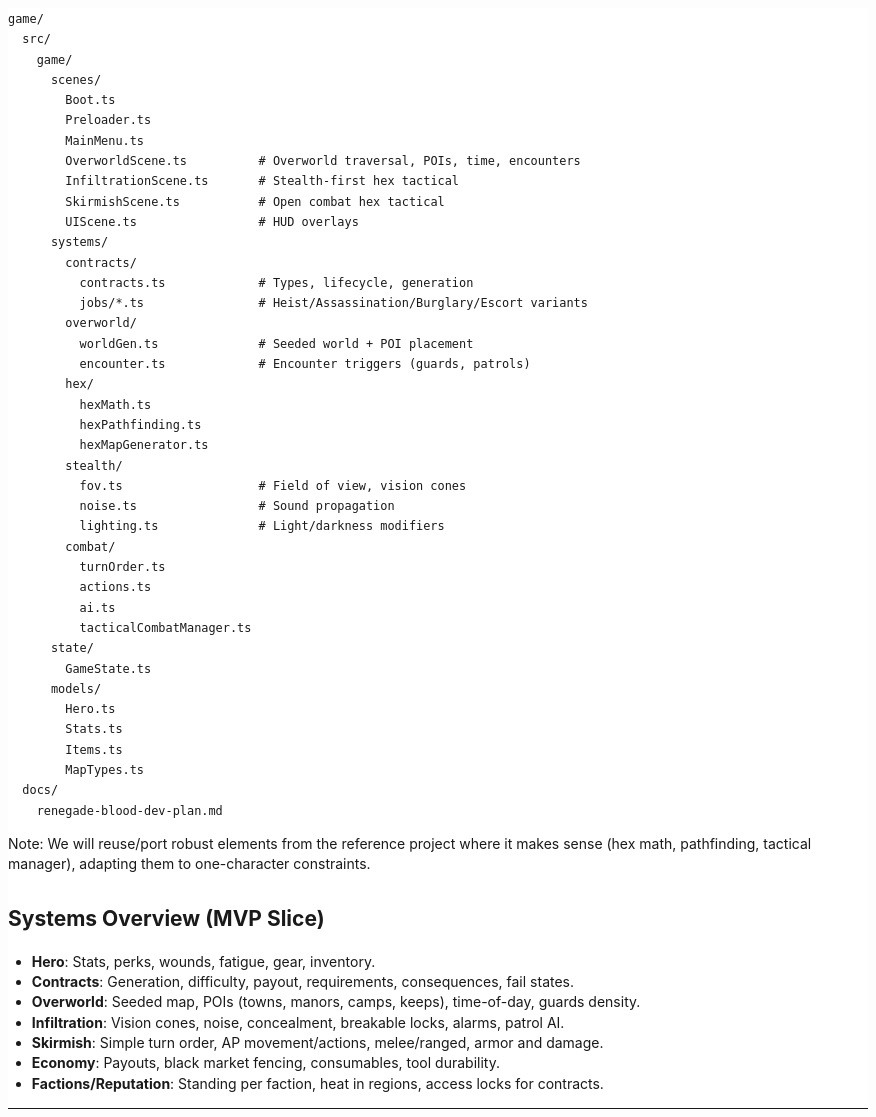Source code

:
 ```text
game/
  src/
    game/
      scenes/
        Boot.ts
        Preloader.ts
        MainMenu.ts
        OverworldScene.ts          # Overworld traversal, POIs, time, encounters
        InfiltrationScene.ts       # Stealth-first hex tactical
        SkirmishScene.ts           # Open combat hex tactical
        UIScene.ts                 # HUD overlays
      systems/
        contracts/
          contracts.ts             # Types, lifecycle, generation
          jobs/*.ts                # Heist/Assassination/Burglary/Escort variants
        overworld/
          worldGen.ts              # Seeded world + POI placement
          encounter.ts             # Encounter triggers (guards, patrols)
        hex/
          hexMath.ts
          hexPathfinding.ts
          hexMapGenerator.ts
        stealth/
          fov.ts                   # Field of view, vision cones
          noise.ts                 # Sound propagation
          lighting.ts              # Light/darkness modifiers
        combat/
          turnOrder.ts
          actions.ts
          ai.ts
          tacticalCombatManager.ts
      state/
        GameState.ts
      models/
        Hero.ts
        Stats.ts
        Items.ts
        MapTypes.ts
  docs/
    renegade-blood-dev-plan.md
```

Note: We will reuse/port robust elements from the reference project where it makes sense (hex math, pathfinding, tactical manager), adapting them to one-character constraints.

## Systems Overview (MVP Slice)

- **Hero**: Stats, perks, wounds, fatigue, gear, inventory.
- **Contracts**: Generation, difficulty, payout, requirements, consequences, fail states.
- **Overworld**: Seeded map, POIs (towns, manors, camps, keeps), time-of-day, guards density.
- **Infiltration**: Vision cones, noise, concealment, breakable locks, alarms, patrol AI.
- **Skirmish**: Simple turn order, AP movement/actions, melee/ranged, armor and damage.
- **Economy**: Payouts, black market fencing, consumables, tool durability.
- **Factions/Reputation**: Standing per faction, heat in regions, access locks for contracts.

---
......
- What needs to be done:
What lines of the material above include "Seeded"? Copy each one.

- Result below:
          worldGen.ts              # Seeded world + POI placement
- **Overworld**: Seeded map, POIs (towns, manors, camps, keeps), time-of-day, guards density.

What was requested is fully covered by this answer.